Estaba con hambre y aproveché la comida, me mostré muy agradecido y conversé con Alexandre principalmente, que de los tres era quien más hablaba. Además de él había una mujer de unos cincuenta años, cabellos grisáceos y ojos bien negros. Los dientes de aquella mujer convivian en un incomodo desorden y todo el tiempo me miraba de manera poco amable. También había un muchacho joven, moreno, tal vez de unos veinticinco años, el cual nunca me dirigia la palabra, solo respondía con un sí o nó cortante a cada uno de mis intentos por entablar una conversación y alegrar algo el clima.

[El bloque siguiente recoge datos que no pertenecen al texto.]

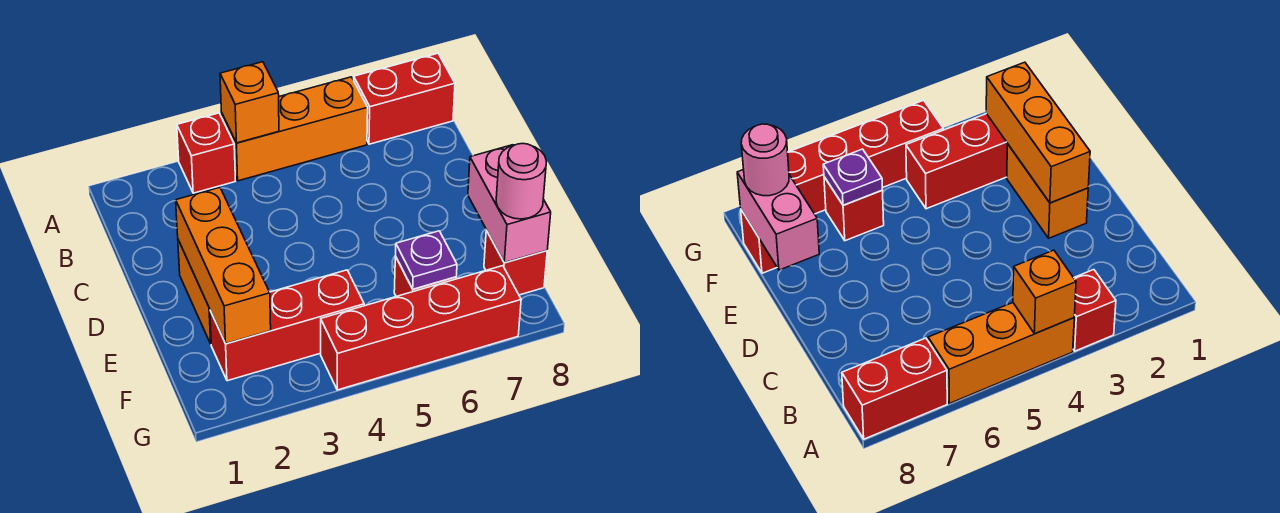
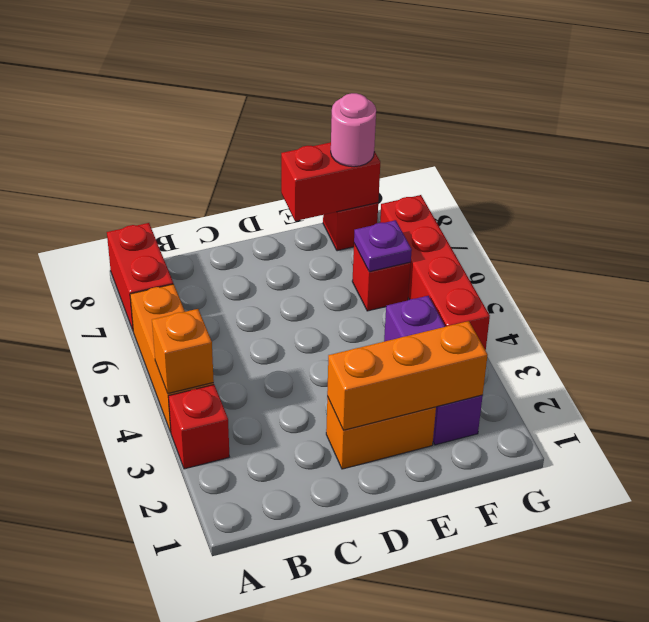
pink 1x2 brick [468,145,551,263] -> red 1x2 brick [281,142,380,221]
red 1x3 brick [210,270,364,381] -> purple 1x3 brick [384,296,483,445]

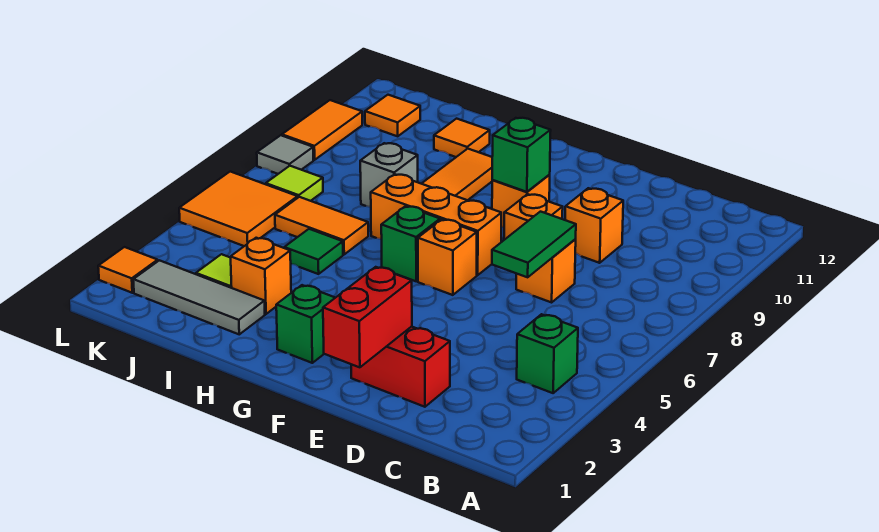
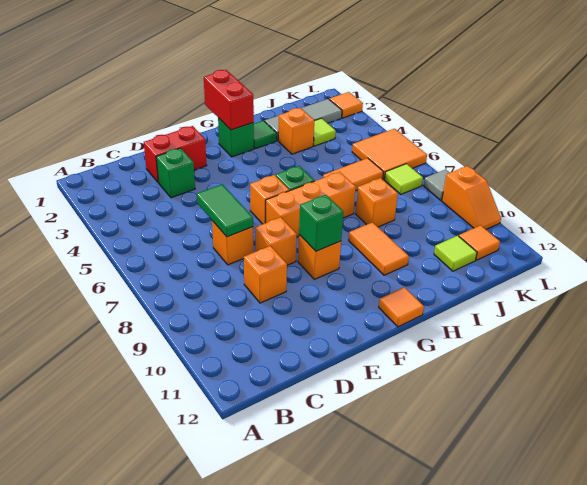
green 1x1 brick [517,314,578,393] -> green 1x1 brick moved to [156,148,195,198]
red 1x2 brick [323,267,412,367] -> red 1x2 brick moved to [204,70,254,130]
green 1x1 tile [284,229,343,274] -> green 1x1 tile moved to [254,121,277,149]
grey 1x1 brick [360,143,418,207] -> orange 1x1 brick [356,178,398,227]
orange 1x1 tile [434,119,490,157] -> orange 1x1 tile moved to [379,287,424,327]
none -> lime 1x1 tile [434,236,477,271]
orange 1x2 tile [282,100,362,160] -> orange 1x2 slope [442,166,501,229]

Alexandre habia contado un poco como se sentía vivir en un lugar tan desolado y sobre el día a día en el campo. Por mi parte, hablé de mi vida en Argentina y de mis viajes a Rio de Janeiro y Fortaleza. Comenté sobre mi amor por la naturaleza del cerrado brasileiro, las cachoeiras y los paisajes increibles de la zona. El clima más calido, seco en Invierno y lluvioso en verano, también era algo especial y diferente para mí.

Luego de aprovechar aquellos manjares y conversar con Alexandre, les pedí permiso para retirarme a descansar. El joven de piel morena y cara de pocos amigos me indicó el camino hacía mi habitación. Parecía con miedo de hablar, como si estuviera manteniendo el siléncio para no despertar a alguien, no lograba entender. El cuarto de huespedes era pequeño y no tenía muchos muebles. Sobrio, humilde, pero cálido. También estaba alumbrado por velas. Sobre un estante conseguí ver varios libros viejos, que el infierno de Dante, un libro de cuentos de Edgar Allan Poe y obras de otros autores como Arthur Manchen, Machado de Assis y Kafka reposaban allí. El colchón era suave y la almohada tenía buen aroma, me recosté, cerré los ojos y completamente relajado conseguí descansar.